22 Décembre 2004
Tant au niveau municipal que régional, ces soubresauts ont entraîné un net recul de la démocratie de participation aussi bien dans des organismes à vocation économique comme la Conférence régionale des élus et le Centre local de développement que dans ceux du réseau de la santé et des services sociaux.
En revanche, ici comme ailleurs au Québec la mobilisation des effectifs sociaux, syndicaux et communautaires a atteint des sommets inégalés, tandis qu’au niveau municipal les forces défusionnistes ont réussi à créer un mouvement de fond contre l’administration du maire Jacques Olivier.
Celui-ci a non seulement perdu son pari de maintenir l’intégrité du territoire longueuillois, mais les résultats du référendum du 20 juin ont aggravé la lutte sourde qui couvait déjà entre Longueuil et le gouvernement libéral.
L’année 2004 aura aussi été marquée par la montée au front d’une vaste coalition écologique autour de la défense des milieux humides situés dans des zones résidentielles, entraînant même le gel de plusieurs projets de construction et une impasse des discussions entre les autorités concernées.
Le transfert de la propriété de l’aéroport de Saint-Hubert à un organisme local a relancé l’espoir d’un développement économique ordonné de l’ancienne base militaire.
Aucun projet d’envergure ne s’annonce encore à l’horizon dans la zone aéroportuaire, à part le projet déjà controversé d’un hôtel de ville de 30 millions$ (le double de celui de Brossard) dans des locaux qui devaient à l’origine servir à des entreprises de haute technologie.
C’est du côté de la zone immédiate de la station de métro que devaient venir les meilleures nouvelles économiques. Mais le projet de l’Université de Sherbrooke de construire un nouveau campus de 60 millions$, qui devait être annoncé en décembre, a été reporté de quelques mois.

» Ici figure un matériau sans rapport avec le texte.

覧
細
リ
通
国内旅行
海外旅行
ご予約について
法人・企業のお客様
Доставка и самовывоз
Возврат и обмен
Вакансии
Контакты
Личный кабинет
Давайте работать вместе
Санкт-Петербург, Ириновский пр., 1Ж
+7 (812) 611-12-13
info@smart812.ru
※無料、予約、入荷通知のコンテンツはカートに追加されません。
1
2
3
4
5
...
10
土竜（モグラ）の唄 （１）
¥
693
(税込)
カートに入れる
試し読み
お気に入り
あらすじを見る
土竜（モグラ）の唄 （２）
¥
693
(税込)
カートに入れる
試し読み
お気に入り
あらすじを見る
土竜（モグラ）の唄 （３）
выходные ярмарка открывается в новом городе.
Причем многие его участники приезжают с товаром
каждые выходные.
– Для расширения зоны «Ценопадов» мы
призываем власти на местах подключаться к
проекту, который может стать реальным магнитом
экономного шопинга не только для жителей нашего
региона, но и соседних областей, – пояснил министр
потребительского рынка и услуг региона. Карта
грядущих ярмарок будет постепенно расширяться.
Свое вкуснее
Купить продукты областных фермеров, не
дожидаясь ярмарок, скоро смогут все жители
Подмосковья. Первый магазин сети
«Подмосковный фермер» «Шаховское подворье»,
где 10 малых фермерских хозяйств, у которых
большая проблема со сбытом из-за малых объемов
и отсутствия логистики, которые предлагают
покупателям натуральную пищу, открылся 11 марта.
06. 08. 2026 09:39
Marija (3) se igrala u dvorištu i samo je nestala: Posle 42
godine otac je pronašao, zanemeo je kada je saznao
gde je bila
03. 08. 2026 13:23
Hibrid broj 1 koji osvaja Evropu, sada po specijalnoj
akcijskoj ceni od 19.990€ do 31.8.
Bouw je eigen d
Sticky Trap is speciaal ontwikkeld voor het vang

Sur la scène fédérale, le Bloc québécois aura réussi un quasi balayage des circonscriptions de la Rive-Sud, y compris l’étonnante victoire de l’auteur et comédien Maka Kotto dans Saint-Lambert. Seul le ministre libéral Jacques Saada aura résisté à la vague de fond générée par le scandale des commandites.
La plupart des députés du Bloc québécois de la Rive-Sud ont obtenu de leur chef Gilles Duceppe la responsabilité de dossiers importants, tels le transport pour Caroline St-Hilaire, le patrimoine pour Maka Kotto et les relations de travail pour Carole Lavallée.
La possibilité d’un scrutin fédéral dès l’automne 2005, en concurrence avec les élections municipales, risque de perturber l’agenda politique local.
Un autre dossier politique chaud retient l’attention dans la région, c’est la course larvée au leadership du Parti québécois où la députée de Taillon Pauline Marois et le chef de l’Opposition et député de Verchères Bernard Landry sont sous les feux de la rampe en prévision du congrès de juin prochain.
Des problèmes de leadership se posent aussi pour certains ministres du gouvernement Charest. Des changements majeurs pourraient survenir dans les ministères de l’Éducation, de la Sécurité publique, des Affaires municipales, des Finances et du Développement économique et régional.
L’année 2005 sera fertile en rebondissements aux trois niveaux de la gouverne politique.